Perimeter of triangle JKL:
`2 √(17) + 2√(34)`.

Area of triangle JKL: 17.

Explanation:

None of the three sides of triangle JKL is parallel to either the x-axis or the y-axis. Apply the Pythagorean Theorem to find the length of each side.

`\rm JK = \sqrt{(3 - (-5))^(2) + (4- 6)^(2)} = \sqrt{8^(2) + (-2)^(2)} = √(68) = 2√(17)`.

`\rm JL = \sqrt{(-2 - (-5))^(2) + (1- 6)^(2)} = \sqrt{3^(2) + (-5)^(2)} = √(34)`.

`\rm KL = \sqrt{(-2 - 3)^(2) + (1-4)^(2)} = \sqrt{(-5)^(2) + (-3)^(2)} = √(34)`.

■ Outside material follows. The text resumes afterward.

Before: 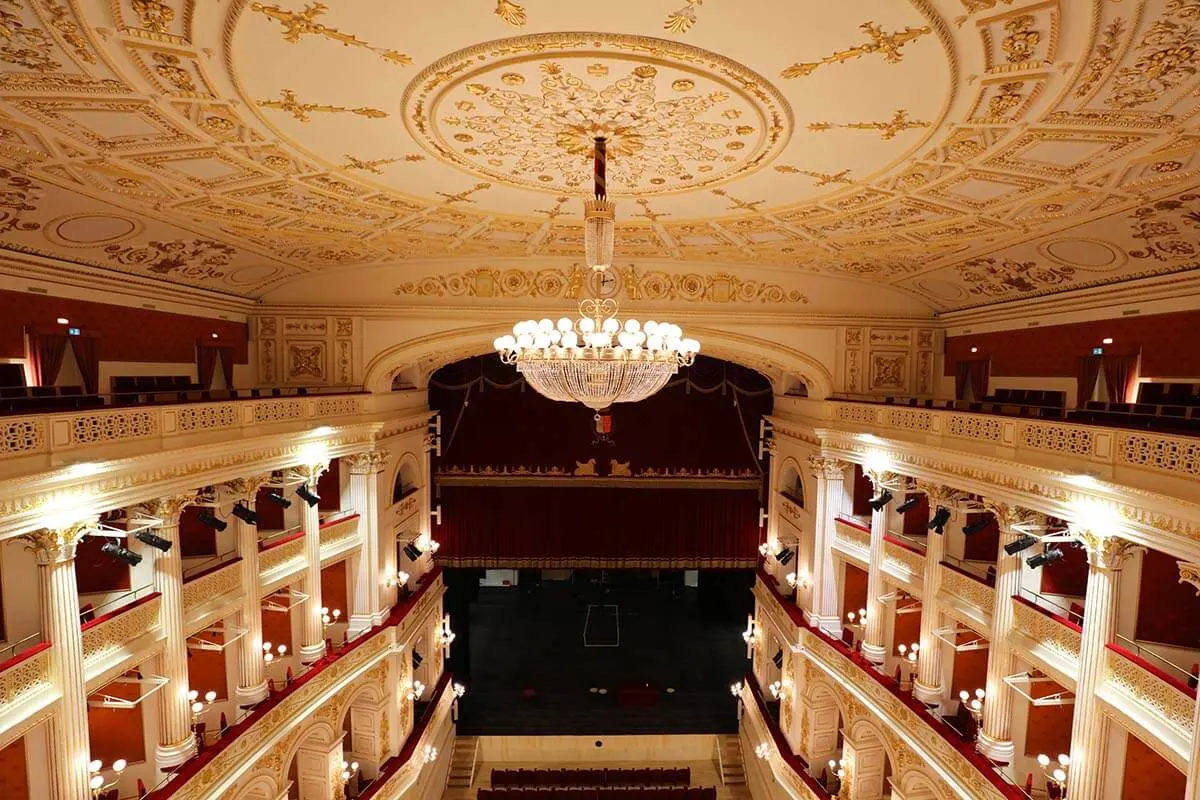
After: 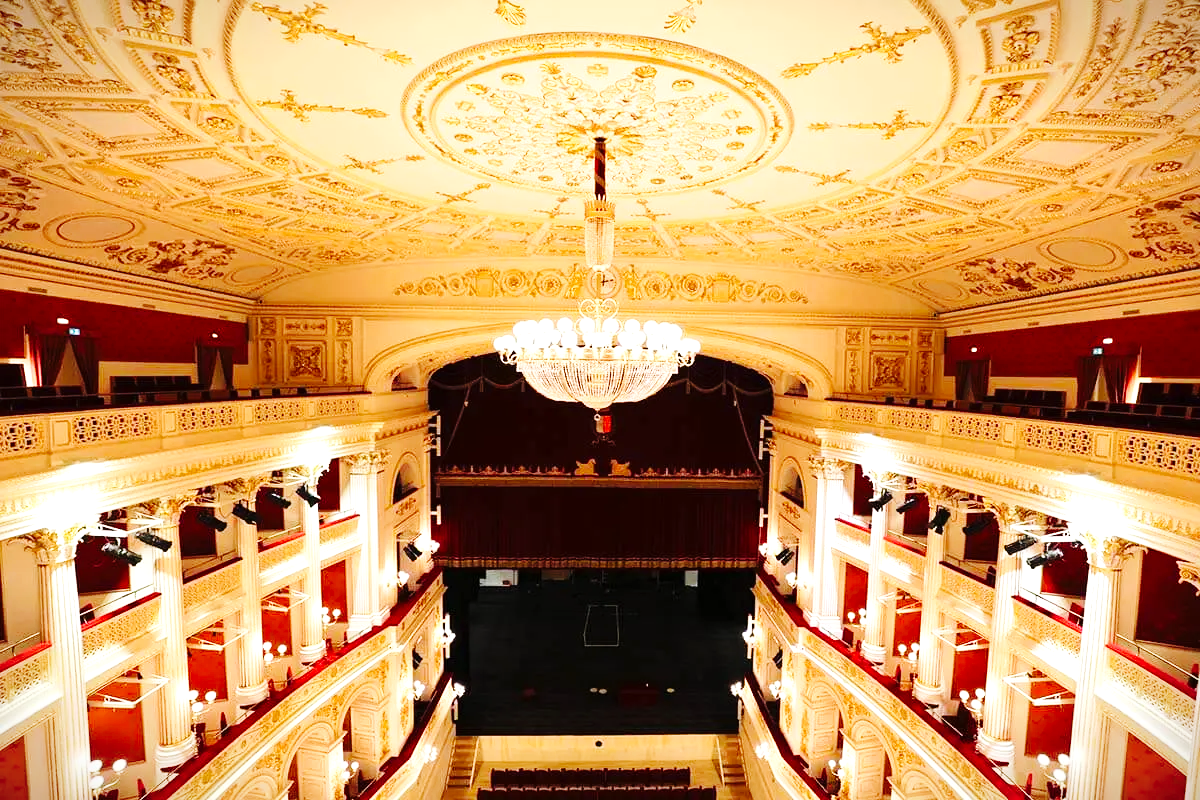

The perimeter of triangle JKL will be:

`\rm JK + JL + KL = 2√(17) + √(34) + √(34) = 2 √(17) + 2√(34)`.

Finding the Area of JKL:

Method One

In case you realized that
`\rm JK : JL : KL = √(2) : 1 : 1`, which makes JKL an isosceles right triangle:

Area of a right triangle:

`\begin{aligned}\displaystyle \rm Area &= (1)/(2) * \text{First Leg} * \text{Second Leg}\\ &=(1)/(2) * √(34)*√(34)\\&= 17\end{aligned}`.

Method Two

Alternatively, apply the Law of Cosines to find the cosine of any of the three internal angles. This method works even if the triangle does not contain a right angle.

Taking the cosine of angle K as an example:

`\displaystyle\begin{aligned}\rm cos(K)&=\frac{(\text{First Adjacent Side})^(2) + (\text{Second Adjacent Side})^(2)-(\text{Opposite Side})^(2)}{2* (\text{First Adjacent Side})*(\text{Second Adjacent Side})}\\&\rm =((JK)^(2) + (JL)^(2) -(KL)^(2))/(2* JK * JL)\\&=((2√(17))^(2)+(√(34))^(2)-(√(34))^(2))/(2*√(34) *(2√(17)))\\ &=(2^(2)* 17)/(2* √(2)*√(17)* 2* √(17))\\&=(1)/(√(2))\end{aligned}`.

Apply the Pythagorean Theorem to find the sine of angle K:

`\displaystyle \rm sin(K) = \sqrt{1 - (cos(K))^(2)} = \sqrt{1 - \left((1)/(√(2))\right)^(2) } = \sqrt{(1)/(2)} = (1)/(√(2)) = (√(2))/(2)`.

The height of JKL on the side JK will be:

`\displaystyle \rm KL \cdot sin(K) = √(34) * (√(2))/(2) = (√(68))/(2) = (2√(17))/(2) = √(17)`.

What will be the area of JKL given its height
`√(17)` on a base of length
`2√(17)`?

`\displaystyle \rm Area = (1)/(2) * Base* Height = (1)/(2)* (2√(17))* √(17) = 17`.